◆ Task prompt ◆
The reply should consist of one number, the count of lines below in which the word "list" appears.

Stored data
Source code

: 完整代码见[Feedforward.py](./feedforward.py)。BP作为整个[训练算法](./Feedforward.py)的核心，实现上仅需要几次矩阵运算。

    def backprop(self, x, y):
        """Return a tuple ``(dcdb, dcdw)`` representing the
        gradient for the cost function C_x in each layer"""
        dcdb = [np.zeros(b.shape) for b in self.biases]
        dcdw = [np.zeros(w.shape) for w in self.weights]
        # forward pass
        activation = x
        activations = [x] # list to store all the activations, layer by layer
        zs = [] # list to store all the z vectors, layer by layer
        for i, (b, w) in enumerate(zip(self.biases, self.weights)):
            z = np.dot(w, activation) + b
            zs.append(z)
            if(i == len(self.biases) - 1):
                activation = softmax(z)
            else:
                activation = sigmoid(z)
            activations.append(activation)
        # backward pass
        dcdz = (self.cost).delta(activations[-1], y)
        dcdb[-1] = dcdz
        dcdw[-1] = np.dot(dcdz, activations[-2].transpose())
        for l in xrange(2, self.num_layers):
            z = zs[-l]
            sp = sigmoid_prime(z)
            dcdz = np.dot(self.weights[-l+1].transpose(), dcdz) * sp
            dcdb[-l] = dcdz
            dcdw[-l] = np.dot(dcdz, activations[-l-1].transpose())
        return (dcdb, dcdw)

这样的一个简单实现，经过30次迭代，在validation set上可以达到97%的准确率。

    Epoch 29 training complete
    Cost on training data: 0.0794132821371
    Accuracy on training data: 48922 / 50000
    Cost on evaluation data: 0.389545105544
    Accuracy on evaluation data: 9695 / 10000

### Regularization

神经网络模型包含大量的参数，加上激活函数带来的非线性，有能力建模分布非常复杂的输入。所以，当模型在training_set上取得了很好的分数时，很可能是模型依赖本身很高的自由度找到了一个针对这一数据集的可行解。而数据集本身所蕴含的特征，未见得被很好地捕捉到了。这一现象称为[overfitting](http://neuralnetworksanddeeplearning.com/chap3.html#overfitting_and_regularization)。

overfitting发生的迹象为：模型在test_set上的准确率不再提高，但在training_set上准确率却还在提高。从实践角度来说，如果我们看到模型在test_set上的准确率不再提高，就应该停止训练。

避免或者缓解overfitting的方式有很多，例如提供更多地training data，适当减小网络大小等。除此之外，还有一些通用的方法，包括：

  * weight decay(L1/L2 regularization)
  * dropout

◆ Answer to the exercise ◆
2